Cerqueira também explica que cada ministério atua com interesses próprios, competindo por recursos, o que gera pressões sobre o teto de gastos e dificulta a gestão. "Lula não é um bom gestor político em tempos de crise econômica. Ele depende de abundância para manter seu estilo de governar, com recursos distribuídos a uma infinidade de setores e atores políticos", analisa.
Além disso, ele ressalta que o contexto das redes sociais intensifica os desafios. "No passado, quando a comunicação era concentrada em poucos grandes meios, era mais fácil articular a mensagem. Hoje, com redes sociais fragmentadas e reativas, fica fácil para a oposição apontar os tropeços, enquanto o governo enfrenta dificuldades para responder de forma eficaz", conclui.
Lula e PT buscam se reformular, mas enfrentam comunicação arcaica
Em reunião plenária realizada na última quinta-feira (23), dirigentes do Partido dos Trabalhadores admitiram a superioridade da direita no uso estratégico das redes sociais. O deputado federal Lindbergh Farias (PT-RJ) sugeriu a criação de uma rede integrada de comunicação para alinhar discursos entre parlamentares governistas.
“Estamos construindo, junto com a direção do partido, uma ideia de rede que una deputados federais, senadores, deputados estaduais e vereadores de todo o Brasil. Em momentos de crise, precisamos centralizar e passar uma mensagem única”, declarou.
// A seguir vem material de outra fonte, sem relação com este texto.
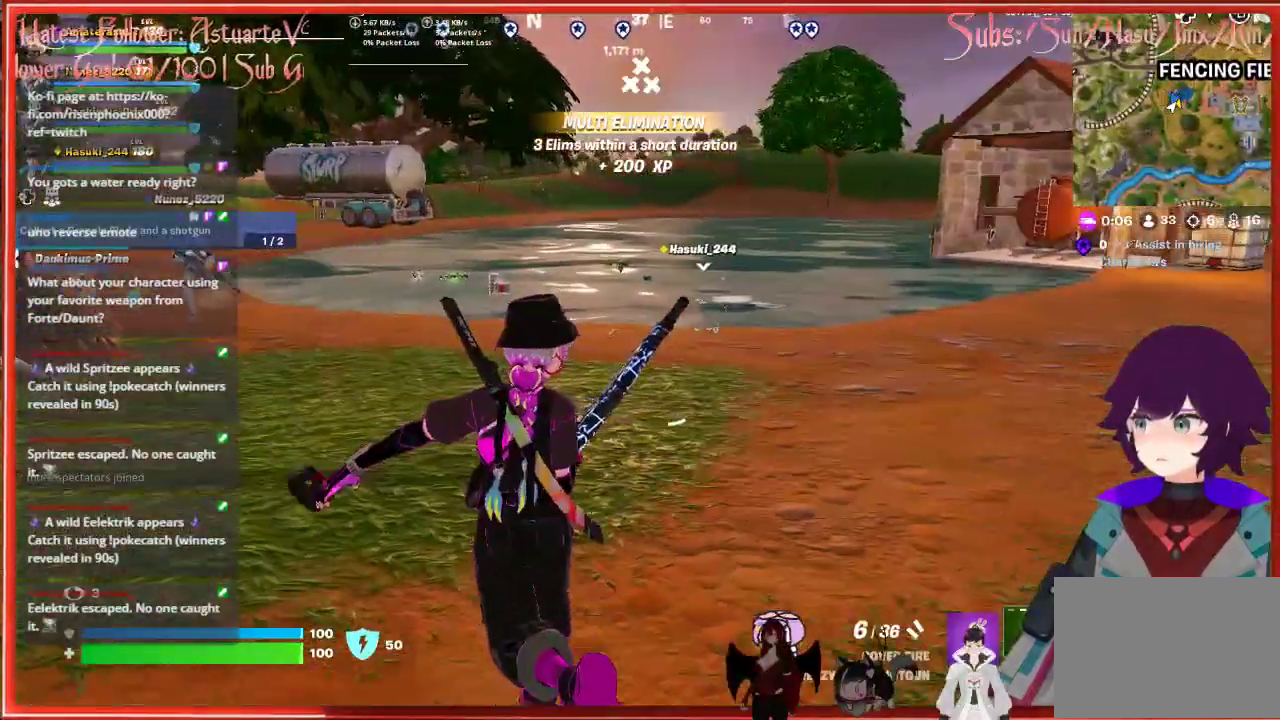
{"buttons": [], "left_stick": "up-left", "right_stick": "left", "events": []}
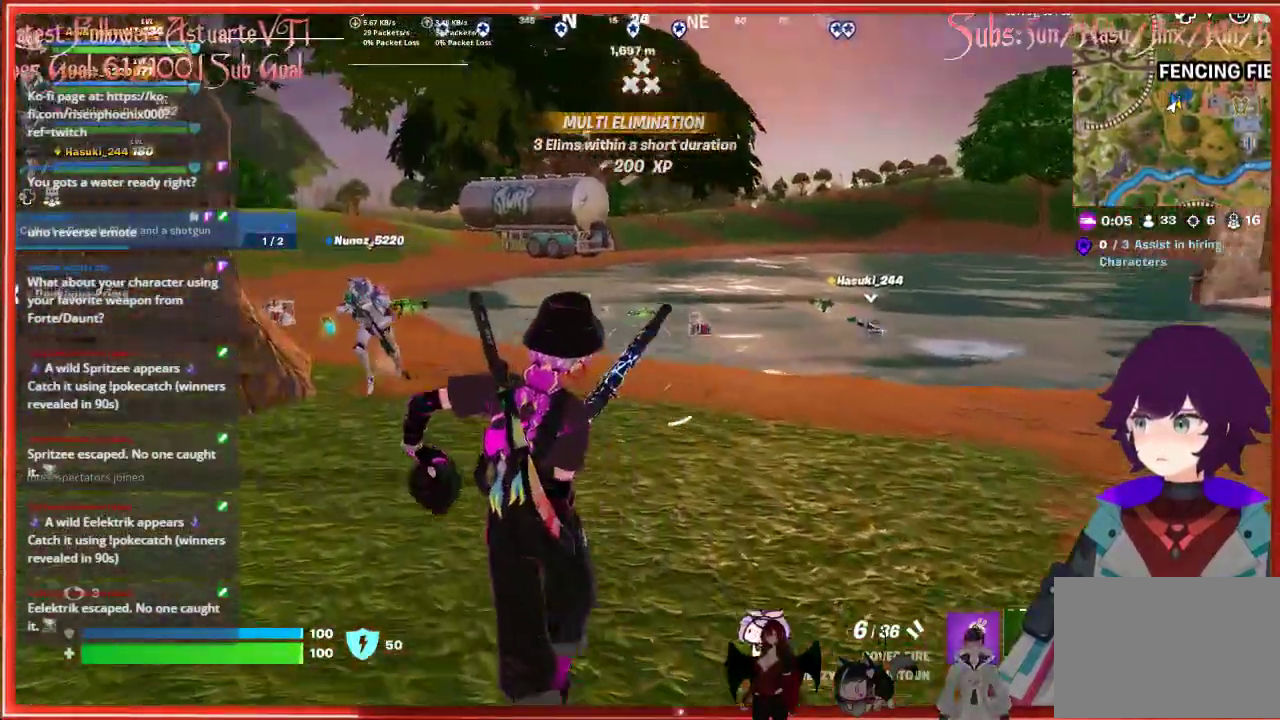
{"buttons": [], "left_stick": "up", "right_stick": "left", "events": [[33, "left_stick", "up"]]}
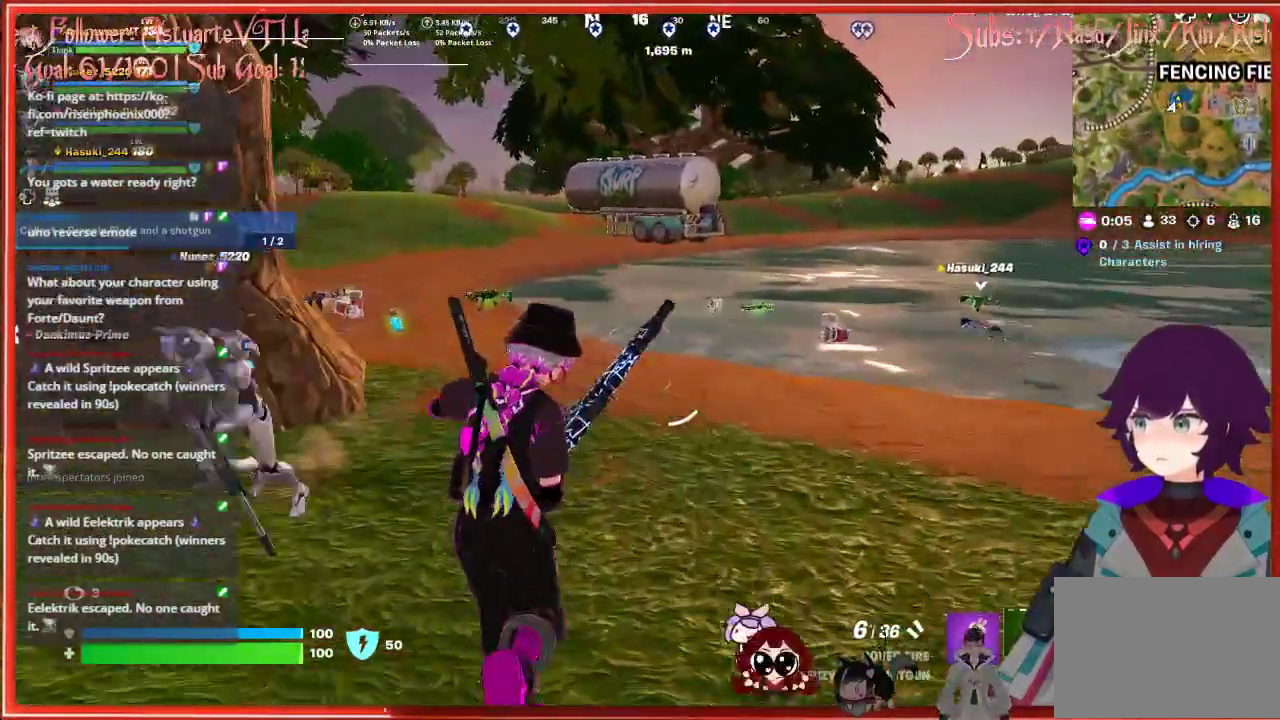
{"buttons": [], "left_stick": "up-left", "right_stick": "left", "events": [[167, "left_stick", "up-left"]]}
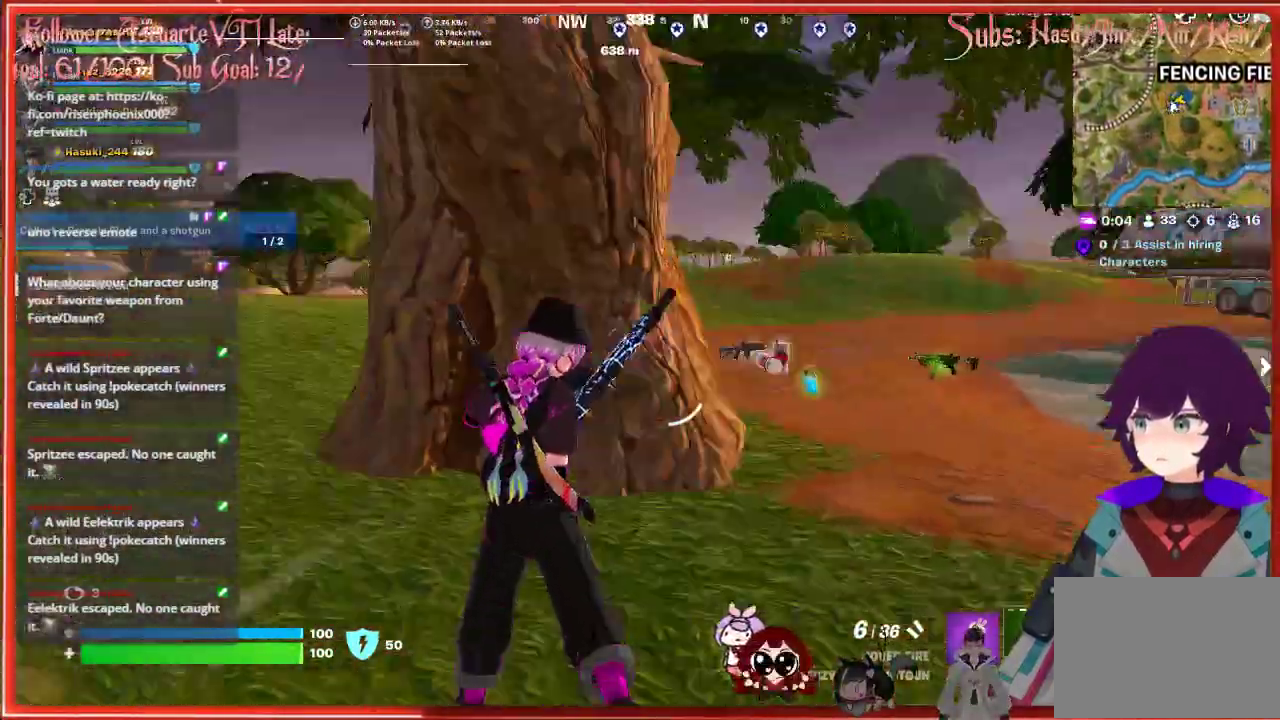
{"buttons": [], "left_stick": "up", "right_stick": "center", "events": [[117, "left_stick", "up"], [150, "right_stick", "center"]]}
Para o cientista político Elton Gomes, professor da Universidade Federal do Piauí (UFPI), o desafio do governo vai além da centralização proposta por Lindbergh. "O problema não é apenas de comando ou de gestão da estrutura comunicacional, mas de forma, conteúdo e mensagem. Saber o que comunicar e como comunicar é essencial", afirma.
Gomes argumenta que o governo enfrenta dificuldades em assimilar o novo paradigma comunicacional, já dominado por líderes como Barack Obama, Marine Le Pen e Jair Bolsonaro. "Esses atores políticos, tanto da esquerda quanto da direita, já entenderam que a comunicação é parte integral do governo. No entanto, o lulopetismo, com suas características centralizadoras, está tendo muita dificuldade para se adaptar", avalia.
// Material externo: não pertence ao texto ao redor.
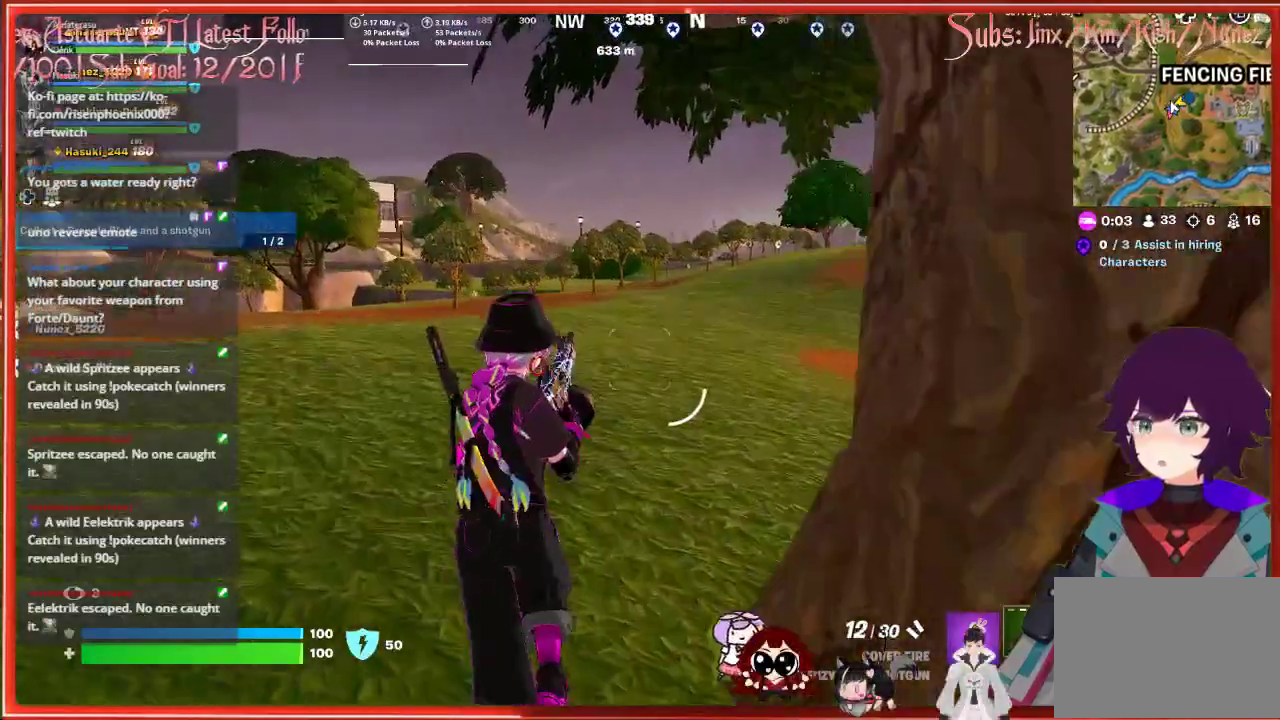
{"buttons": [], "left_stick": "up", "right_stick": "right", "events": [[233, "R1", "down"], [333, "R1", "up"], [417, "right_stick", "right"]]}
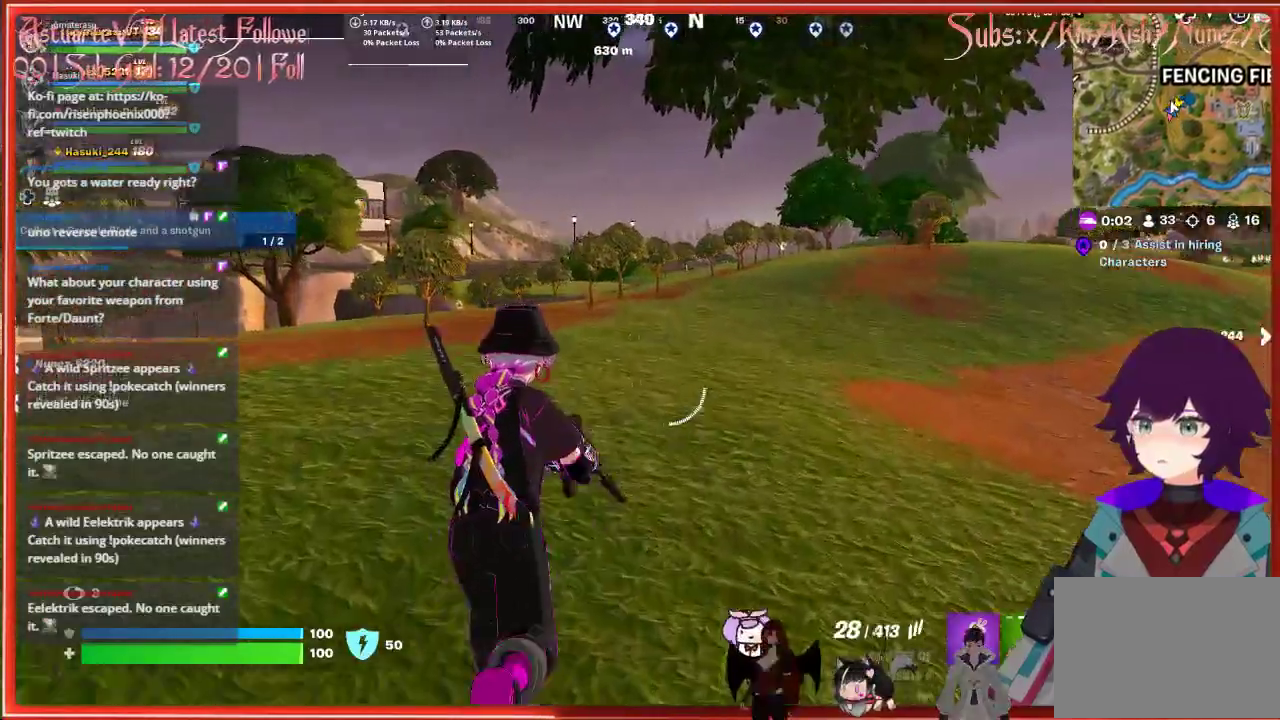
{"buttons": [], "left_stick": "up", "right_stick": "right", "events": [[50, "right_stick", "center"], [150, "X", "down"], [250, "X", "up"], [467, "right_stick", "right"]]}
Mesmo com a chegada de Sidônio para liderar a comunicação, o especialista aponta que as mudanças não surtiram o efeito esperado. "Sidônio já teve mais reuniões com o presidente do que outros ministros, mas isso não tem se traduzido em uma reconexão efetiva com as massas", conclui.
Metodologia da pesquisa citada
A pesquisa Genial/Quaest ouviu 4,5 mil pessoas entre os dias 23 e 26 de janeiro. A margem de erro é de 1 ponto percentual, com grau de confiança de 95%.